Imagine if you will a hotel. And not a nice, fluffy pillow, comfortable bed, flat screen tv, working toilets kind of hotel but a “met you on the internet, might end up dead” kind of establishment. Some context, I’ve been staying at this particular hotel on and off for about 10 years and know of at least 3 confirmed deaths there, but I digress. Now take this bed bug infested shit hole and place it in the south. Now I’m not talking about sweet tea, pecan pie, and slutty college girls with cute southern drawls south. This is deep south, majority black, wrong turn end up dead, non-southerners need a translator south. It’s a special town filled with special people. But the award for the specialist little sycophant in the town goes to the thousands of police officers, sheriff’s deputies, state alphabet soup agencies, corrections officers and troopers that attend the public safety training facility for various courses of instruction every week. Every enforcement agency in the state (minus the few larger agencies with their own training centers) sends their employees there for either an entry level certification or for continuing education. It’s basically the equivalent of a small dick/wish I was born with a dick convention but everyone has a gun and is state sanctioned to use it. If you've ever been on a firing line when officers are doing their required firearms re-qualification, you know what a frightening prospect this is.

So there I was… sitting in a chair in my hotel room. The chair appears to be a goodwill buy circa 1993 and the matching table could give you a splinter that would kill a glittery vampire. I am attending a week long sexual assault investigations class. It’s Monday evening after the first day of class and I am drinking… heavily (This is a running theme throughout my life as a slave, mass alcohol consumption but fear not, we’ll get into that subject quite a bit in the future).

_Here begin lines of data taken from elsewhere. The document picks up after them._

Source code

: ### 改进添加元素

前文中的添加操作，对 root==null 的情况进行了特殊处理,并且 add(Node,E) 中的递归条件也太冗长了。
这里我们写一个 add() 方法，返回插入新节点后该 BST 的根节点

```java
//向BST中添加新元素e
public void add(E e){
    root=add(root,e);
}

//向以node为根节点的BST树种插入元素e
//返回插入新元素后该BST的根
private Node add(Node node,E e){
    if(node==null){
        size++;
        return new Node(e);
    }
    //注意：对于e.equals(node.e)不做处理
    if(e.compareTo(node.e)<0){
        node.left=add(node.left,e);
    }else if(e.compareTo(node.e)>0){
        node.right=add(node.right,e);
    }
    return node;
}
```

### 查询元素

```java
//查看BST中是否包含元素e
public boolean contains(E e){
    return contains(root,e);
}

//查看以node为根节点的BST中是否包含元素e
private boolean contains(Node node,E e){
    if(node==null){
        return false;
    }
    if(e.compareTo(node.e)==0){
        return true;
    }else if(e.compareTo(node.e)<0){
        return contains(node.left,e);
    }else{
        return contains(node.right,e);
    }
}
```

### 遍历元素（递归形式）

Now at this point in my life I was a heavy drinker, I would even say a functional alcoholic but this time was different. I sat staring at the two double beds in my room whose comforter looked like a Muppet bukkake had been its inspiration. I take another huge pull from the vodka bottle- “I wonder if they fuck in a shitty hotel like this”… unwelcomed thoughts invading my mind, not drinking enough to drown them out. “I bet they do, I bet his friends take turns as well”… goddammit, another long pull. As thoughts of the love of my life being gangbanged slowly die with my liver, a clarity falls over me. You know the type when you have just the right amount of fermented poison circulating in your body that certain revelation come to you out of the blue and you can finally logically work through some issues? Well this wasn't that. This is when I finally realized that my entire life was a lie, when the dam began to break. All the pieces of the puzzle that I had known but ignored were finally starting to fall into place. I was drunk, in a horrible hotel, and in a horrible town. My career, which I had lied to myself for years about, was a sham. I was an agent of pain and destruction. The good intentions that had been the fuel for my crimes against humanity did not inoculate me from the truth anymore. I had thrown my fiancĂ© out of the house the day after we had booked a wedding venue. Only eight days had passed since the discovery of her infidelity. Only a year had passed since my encounter with death that left me physically and emotionally broken. Everything I had worked for in my life was crumbling before my eyes. As these thoughts sprinted through my mind, a little ditty by Elton John played on the radio. 

This was just the beginning. Little did I know things were about to get worse. Much worse than I could have ever imagined. I’m glad I didn't know that night in that shitty hotel room what was coming my way, I don’t think I would've seen Tuesday morning.